Figure 4.

Enhancement of IL-17A-producing γδT cells and left ventricle remodelling in TDAG8 KO mice after MI. (a) mRNA expression levels of the indicated genes in infarcted and non-infarcted areas of WT mice (sham n = 3, MI n = 3–7) and TDAG8 KO mice (sham n = 3, MI n = 3–5) 3 days after MI or sham operation. # indicates that IL-17a mRNA was not detected. (b) All cardiac γδT cells isolated from WT and TDAG8 KO mice were treated with IL-1β (10 ng/ml) and IL-23 (10 ng/ml) on an anti-CD3 antibody-coated plate. Four infarcted hearts were combined for this analysis. After 48 h, the amount of secreted IL-17A in the supernatants was measured using ELISA. ELISA assay was performed in triplicates. (c) Infiltrated IL-17A-producing T cells in the infarcted hearts of WT mice and TDAG8 KO mice 3 days after MI were further analysed for γδTCR and CD4 expression using flow cytometry.

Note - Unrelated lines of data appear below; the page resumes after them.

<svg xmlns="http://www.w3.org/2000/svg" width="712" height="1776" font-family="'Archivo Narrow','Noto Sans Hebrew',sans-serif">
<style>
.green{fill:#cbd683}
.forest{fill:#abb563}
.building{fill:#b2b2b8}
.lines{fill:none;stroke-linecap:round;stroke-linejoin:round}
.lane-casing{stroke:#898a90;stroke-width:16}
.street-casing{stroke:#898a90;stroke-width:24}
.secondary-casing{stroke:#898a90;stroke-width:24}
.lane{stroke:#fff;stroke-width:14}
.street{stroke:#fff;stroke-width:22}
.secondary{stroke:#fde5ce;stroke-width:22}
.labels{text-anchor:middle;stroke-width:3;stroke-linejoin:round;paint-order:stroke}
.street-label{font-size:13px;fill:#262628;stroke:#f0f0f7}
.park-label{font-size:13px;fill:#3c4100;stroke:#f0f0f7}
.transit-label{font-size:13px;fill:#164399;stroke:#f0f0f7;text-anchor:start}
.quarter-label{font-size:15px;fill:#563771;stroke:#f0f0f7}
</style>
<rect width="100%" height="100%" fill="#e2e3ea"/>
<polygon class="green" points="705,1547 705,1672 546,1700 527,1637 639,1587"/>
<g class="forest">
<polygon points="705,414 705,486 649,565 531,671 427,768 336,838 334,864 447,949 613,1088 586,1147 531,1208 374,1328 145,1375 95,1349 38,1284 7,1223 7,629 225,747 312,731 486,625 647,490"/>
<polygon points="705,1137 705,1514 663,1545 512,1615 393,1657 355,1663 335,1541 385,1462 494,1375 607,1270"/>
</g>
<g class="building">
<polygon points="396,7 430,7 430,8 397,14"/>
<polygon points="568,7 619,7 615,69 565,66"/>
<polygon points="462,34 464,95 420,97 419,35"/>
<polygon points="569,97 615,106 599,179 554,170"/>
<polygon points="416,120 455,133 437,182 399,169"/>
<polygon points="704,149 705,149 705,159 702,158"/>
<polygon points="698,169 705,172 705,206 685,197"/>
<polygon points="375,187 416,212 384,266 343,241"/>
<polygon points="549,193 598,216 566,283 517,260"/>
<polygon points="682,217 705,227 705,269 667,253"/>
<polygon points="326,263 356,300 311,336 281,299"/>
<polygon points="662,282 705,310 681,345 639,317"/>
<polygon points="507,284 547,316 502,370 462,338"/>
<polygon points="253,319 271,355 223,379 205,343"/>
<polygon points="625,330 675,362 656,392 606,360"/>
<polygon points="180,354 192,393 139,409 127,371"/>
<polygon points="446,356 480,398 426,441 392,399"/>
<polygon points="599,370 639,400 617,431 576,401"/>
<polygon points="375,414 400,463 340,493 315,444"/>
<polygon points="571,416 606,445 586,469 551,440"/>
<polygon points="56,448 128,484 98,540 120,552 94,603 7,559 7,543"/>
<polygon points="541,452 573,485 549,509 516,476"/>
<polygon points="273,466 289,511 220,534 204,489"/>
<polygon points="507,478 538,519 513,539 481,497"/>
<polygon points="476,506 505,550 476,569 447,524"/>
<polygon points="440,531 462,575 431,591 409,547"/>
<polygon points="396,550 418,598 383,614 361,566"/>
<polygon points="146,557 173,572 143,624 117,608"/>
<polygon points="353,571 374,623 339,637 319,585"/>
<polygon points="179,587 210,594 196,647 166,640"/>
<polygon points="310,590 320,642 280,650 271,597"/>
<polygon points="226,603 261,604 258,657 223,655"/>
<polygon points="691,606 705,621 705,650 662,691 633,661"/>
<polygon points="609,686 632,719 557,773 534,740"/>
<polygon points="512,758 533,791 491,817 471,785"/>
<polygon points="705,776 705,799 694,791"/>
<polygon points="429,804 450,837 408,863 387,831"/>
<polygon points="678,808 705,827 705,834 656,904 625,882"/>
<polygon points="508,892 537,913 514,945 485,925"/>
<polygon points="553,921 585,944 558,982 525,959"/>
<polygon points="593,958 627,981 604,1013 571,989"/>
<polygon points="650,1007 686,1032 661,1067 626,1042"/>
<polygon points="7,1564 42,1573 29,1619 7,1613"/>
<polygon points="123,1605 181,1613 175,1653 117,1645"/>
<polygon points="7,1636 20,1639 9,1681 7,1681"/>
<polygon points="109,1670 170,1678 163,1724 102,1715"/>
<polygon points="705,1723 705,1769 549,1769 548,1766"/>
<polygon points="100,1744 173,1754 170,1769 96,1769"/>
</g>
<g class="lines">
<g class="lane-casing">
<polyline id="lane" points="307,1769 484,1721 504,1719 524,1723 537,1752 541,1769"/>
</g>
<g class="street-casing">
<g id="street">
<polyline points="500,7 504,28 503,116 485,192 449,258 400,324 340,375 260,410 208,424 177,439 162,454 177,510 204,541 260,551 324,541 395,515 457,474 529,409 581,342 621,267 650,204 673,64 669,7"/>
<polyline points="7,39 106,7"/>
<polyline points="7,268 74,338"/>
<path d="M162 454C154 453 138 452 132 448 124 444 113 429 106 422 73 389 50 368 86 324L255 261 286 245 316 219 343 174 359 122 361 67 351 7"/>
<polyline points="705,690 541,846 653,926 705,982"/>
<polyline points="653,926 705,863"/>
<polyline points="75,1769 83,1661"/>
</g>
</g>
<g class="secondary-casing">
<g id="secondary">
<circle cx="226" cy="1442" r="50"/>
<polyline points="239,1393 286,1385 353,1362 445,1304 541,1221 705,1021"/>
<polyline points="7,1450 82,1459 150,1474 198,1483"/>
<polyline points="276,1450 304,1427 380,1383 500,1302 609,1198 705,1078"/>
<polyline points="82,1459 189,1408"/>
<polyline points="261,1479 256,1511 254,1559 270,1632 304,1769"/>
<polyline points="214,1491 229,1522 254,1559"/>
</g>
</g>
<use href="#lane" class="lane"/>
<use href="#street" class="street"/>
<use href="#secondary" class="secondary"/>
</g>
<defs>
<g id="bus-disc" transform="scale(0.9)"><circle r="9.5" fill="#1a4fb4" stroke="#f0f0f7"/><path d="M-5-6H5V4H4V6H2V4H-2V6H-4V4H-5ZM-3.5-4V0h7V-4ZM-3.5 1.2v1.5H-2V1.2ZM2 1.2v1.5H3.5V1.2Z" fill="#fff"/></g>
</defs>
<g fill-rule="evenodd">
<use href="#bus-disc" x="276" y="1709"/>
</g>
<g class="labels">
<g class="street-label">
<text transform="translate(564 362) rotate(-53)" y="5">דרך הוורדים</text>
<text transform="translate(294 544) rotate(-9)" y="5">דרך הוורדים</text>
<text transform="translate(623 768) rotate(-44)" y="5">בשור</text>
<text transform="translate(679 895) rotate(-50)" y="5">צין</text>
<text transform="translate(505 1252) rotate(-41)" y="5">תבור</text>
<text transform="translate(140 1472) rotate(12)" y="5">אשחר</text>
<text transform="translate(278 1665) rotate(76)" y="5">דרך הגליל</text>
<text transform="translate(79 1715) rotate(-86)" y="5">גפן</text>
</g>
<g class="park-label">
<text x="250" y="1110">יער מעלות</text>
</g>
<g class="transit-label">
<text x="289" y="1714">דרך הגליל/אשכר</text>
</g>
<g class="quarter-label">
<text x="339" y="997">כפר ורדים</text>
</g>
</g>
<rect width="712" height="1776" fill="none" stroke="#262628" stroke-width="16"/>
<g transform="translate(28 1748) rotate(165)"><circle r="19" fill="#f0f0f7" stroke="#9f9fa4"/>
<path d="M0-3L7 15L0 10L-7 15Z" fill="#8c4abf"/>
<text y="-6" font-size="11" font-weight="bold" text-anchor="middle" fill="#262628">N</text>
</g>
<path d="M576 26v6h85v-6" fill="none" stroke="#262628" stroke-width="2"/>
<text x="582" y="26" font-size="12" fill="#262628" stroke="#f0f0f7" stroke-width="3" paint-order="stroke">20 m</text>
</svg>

Five heart samples were combined as one sample and used for analysis. (d) TUNEL staining of the infarcted area 3 days after MI. Tissue sections from WT mice (sham n = 3, MI n = 3) and TDAG8 KO mice (sham n = 3, MI n = 3) 3 days after MI were stained with TUNEL (red) and DAPI (blue). Arrows indicate apoptotic cells. (e) mRNA expression levels of fibrosis-related genes in infarcted and non-infarcted areas of WT mice (n = 3) and TDAG8 KO mice (n = 3) 7 days after MI or sham operation. Total mRNA extracted from sham-operated ventricles or MI-operated ventricles (separated into infarcted and non-infarcted areas) were subjected to real-time RT-PCR. (f) Representative heart sections of infarct and non-infarct areas 7 days after MI in WT mice (n = 4) and TDAG8 KO mice (n = 3) stained with Picrosirius Red. (g) The fibrotic area was quantified. Comparisons were assessed with unpaired Student’s t-tests. Error bars represent the mean ± SEM (N.S., not significant).